Question

\(\text{ If } \sin y = x \sin(a + y), \text{ then } \frac{dy}{dx} \text{ is:}\)

• A. \( \frac{\sin \frac{a}{2}}{\sin(a + y)} \)
• B. \( \frac{\sin(a + y)}{\sin^2 a} \)
• C. \( \frac{\sin(a + y)}{\sin a} \)
• D. \( \frac{\sin^2(a + y)}{\sin a} \)

Answer 1

The Correct Option is D

The given equation is:

\(\sin y = x \sin(a + y)\).

Differentiate both sides with respect to \(x\):

\(\cos y \frac{dy}{dx} = \sin(a + y) + x \cos(a + y) \frac{dy}{dx}\).

Rearrange to isolate \(\frac{dy}{dx}\):

\(\frac{dy}{dx} (\cos y - x \cos(a + y)) = \sin(a + y)\).

Simplify:

\(\frac{dy}{dx} = \frac{\sin(a + y)}{\cos y - x \cos(a + y)}\).

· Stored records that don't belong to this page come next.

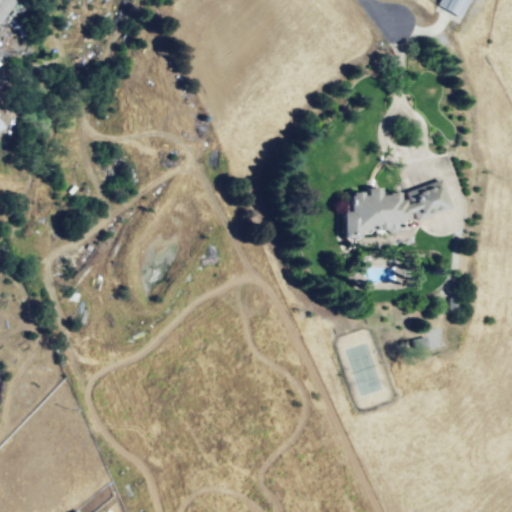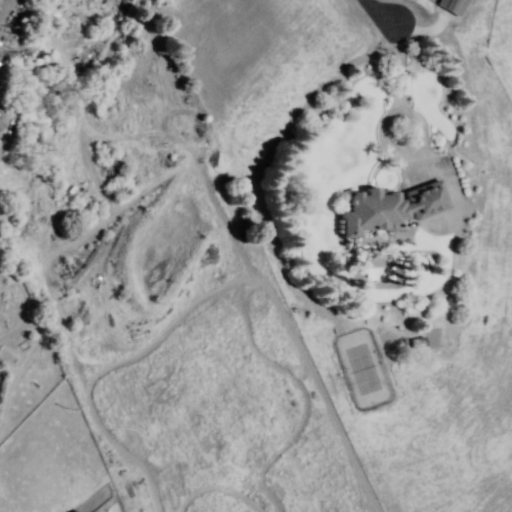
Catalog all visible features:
building: (450, 5)
building: (450, 5)
road: (382, 15)
road: (399, 102)
building: (0, 124)
building: (423, 198)
building: (388, 208)
building: (364, 209)
wastewater plant: (162, 242)
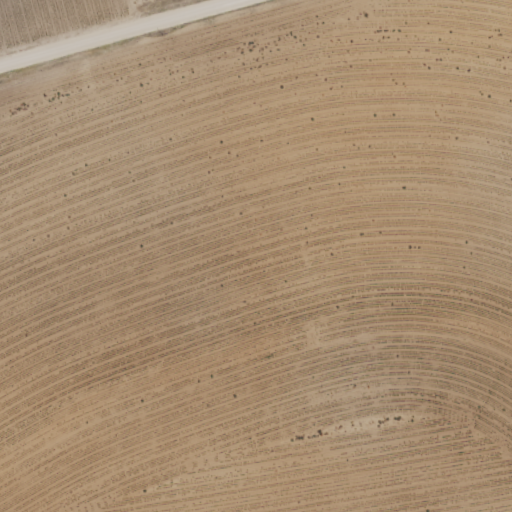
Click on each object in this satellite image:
road: (112, 31)
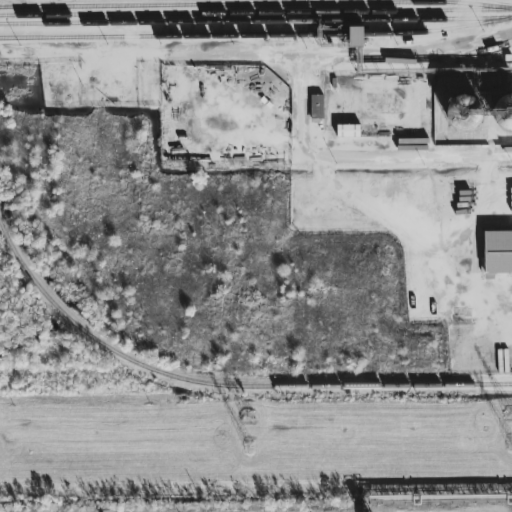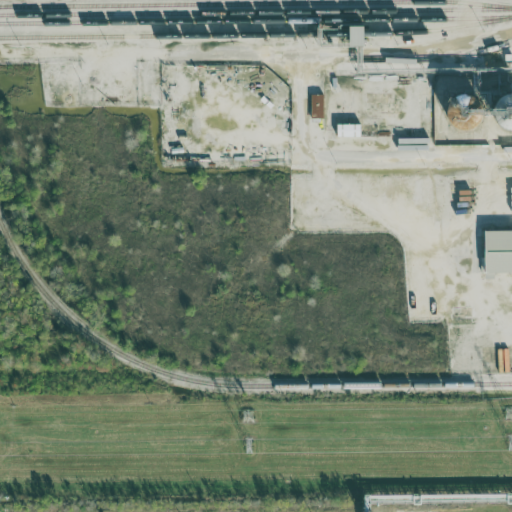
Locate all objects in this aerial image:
railway: (256, 3)
railway: (256, 11)
railway: (256, 20)
railway: (256, 34)
building: (361, 37)
road: (261, 52)
building: (317, 106)
building: (350, 131)
road: (408, 157)
road: (362, 203)
building: (499, 252)
railway: (223, 384)
power tower: (511, 412)
power tower: (248, 416)
power tower: (509, 442)
power tower: (247, 443)
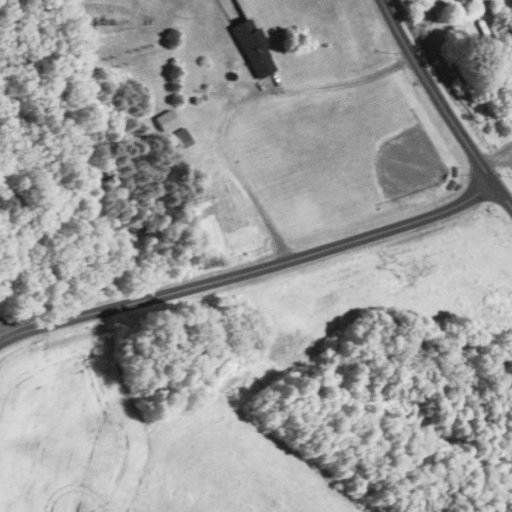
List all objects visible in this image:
building: (462, 0)
building: (477, 29)
building: (254, 46)
road: (242, 102)
road: (443, 105)
building: (166, 120)
building: (181, 137)
road: (496, 150)
road: (250, 268)
road: (2, 334)
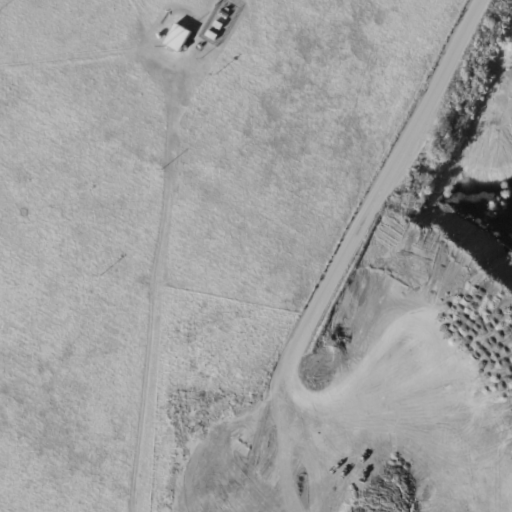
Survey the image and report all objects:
building: (229, 9)
building: (224, 13)
building: (220, 24)
building: (214, 35)
building: (177, 36)
building: (178, 38)
road: (347, 259)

From the original equation \(\sin y = x \sin(a + y)\), rewrite \(x\) as:

\(x = \frac{\sin y}{\sin(a + y)}\).

Substitute \(x\) into the denominator:

\(\cos y - x \cos(a + y) = \cos y - \frac{\sin y \cos(a + y)}{\sin(a + y)}\).

Simplify the denominator:

\(\cos y - x \cos(a + y) = \frac{\cos y \sin(a + y) - \sin y \cos(a + y)}{\sin(a + y)} = \frac{\sin a}{\sin(a + y)}\).

Substitute this back into \(\frac{dy}{dx}\):

\(\frac{dy}{dx} = \frac{\sin(a + y)}{\frac{\sin a}{\sin(a + y)}} = \frac{\sin^2(a + y)}{\sin a}\).

Thus:

\(\boxed{\frac{\sin^2(a + y)}{\sin a}}\).